Your task is to print, exactly and only, the lines from the start of the entries below through the line with "[00:00.000]". Include both ends, but skip the pictures.

--- START ---

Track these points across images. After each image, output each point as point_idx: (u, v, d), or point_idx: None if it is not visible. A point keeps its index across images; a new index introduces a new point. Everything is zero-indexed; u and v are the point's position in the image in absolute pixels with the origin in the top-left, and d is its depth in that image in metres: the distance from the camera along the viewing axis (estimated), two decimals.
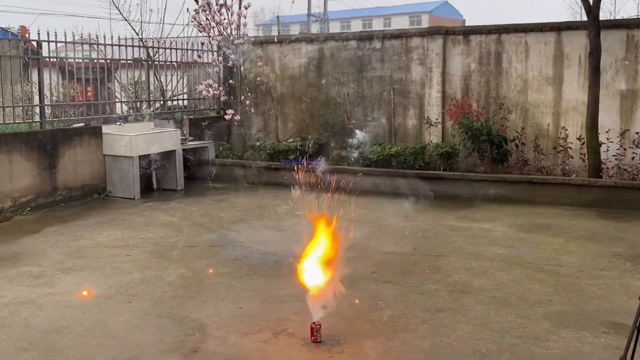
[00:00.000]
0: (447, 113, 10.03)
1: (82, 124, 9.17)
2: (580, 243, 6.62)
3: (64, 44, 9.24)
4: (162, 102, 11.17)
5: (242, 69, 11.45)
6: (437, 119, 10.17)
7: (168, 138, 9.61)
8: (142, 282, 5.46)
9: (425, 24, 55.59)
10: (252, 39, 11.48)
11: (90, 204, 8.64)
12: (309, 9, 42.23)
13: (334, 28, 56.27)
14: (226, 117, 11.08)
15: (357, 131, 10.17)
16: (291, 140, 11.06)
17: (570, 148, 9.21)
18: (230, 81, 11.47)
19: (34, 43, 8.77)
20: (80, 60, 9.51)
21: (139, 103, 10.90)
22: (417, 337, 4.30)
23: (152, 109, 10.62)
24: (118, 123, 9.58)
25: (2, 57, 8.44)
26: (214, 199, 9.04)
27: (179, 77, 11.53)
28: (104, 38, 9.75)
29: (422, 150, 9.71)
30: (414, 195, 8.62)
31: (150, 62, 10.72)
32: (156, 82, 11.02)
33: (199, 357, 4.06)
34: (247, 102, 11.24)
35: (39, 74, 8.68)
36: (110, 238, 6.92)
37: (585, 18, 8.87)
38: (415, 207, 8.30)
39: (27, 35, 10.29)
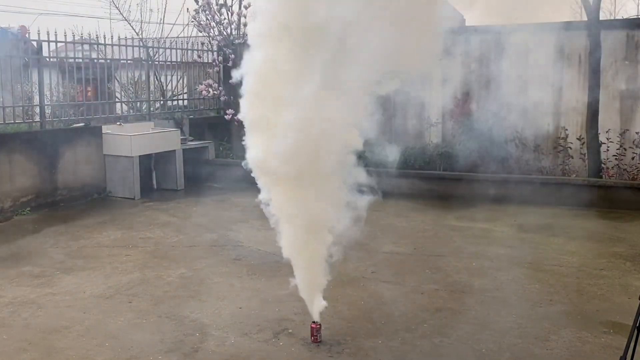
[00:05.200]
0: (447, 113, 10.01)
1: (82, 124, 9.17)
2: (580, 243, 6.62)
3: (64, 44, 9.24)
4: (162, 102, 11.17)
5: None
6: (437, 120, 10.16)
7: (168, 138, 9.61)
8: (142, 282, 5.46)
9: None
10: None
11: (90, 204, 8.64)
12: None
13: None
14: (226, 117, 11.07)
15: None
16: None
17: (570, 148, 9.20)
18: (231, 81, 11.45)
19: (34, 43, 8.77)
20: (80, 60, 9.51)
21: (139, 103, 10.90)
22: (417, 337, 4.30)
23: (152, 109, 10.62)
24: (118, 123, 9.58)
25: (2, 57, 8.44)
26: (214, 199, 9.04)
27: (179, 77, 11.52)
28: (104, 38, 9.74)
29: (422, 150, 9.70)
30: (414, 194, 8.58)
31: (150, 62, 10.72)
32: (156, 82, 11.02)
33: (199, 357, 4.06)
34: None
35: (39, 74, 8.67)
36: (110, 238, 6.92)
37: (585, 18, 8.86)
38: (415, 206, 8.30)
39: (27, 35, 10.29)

--- END ---

Output:
Track these points across images. After each image, output each point as point_idx: (u, v, d), or point_idx: None if it is not visible. A point keeps its index across images; a new index introduces a new point. Everything is zero-indexed; u and v are the point's position in the image in absolute pixels with the origin in the top-left, and d is its depth in that image in metres: the distance from the camera along the viewing axis (estimated), two decimals.
[00:00.000]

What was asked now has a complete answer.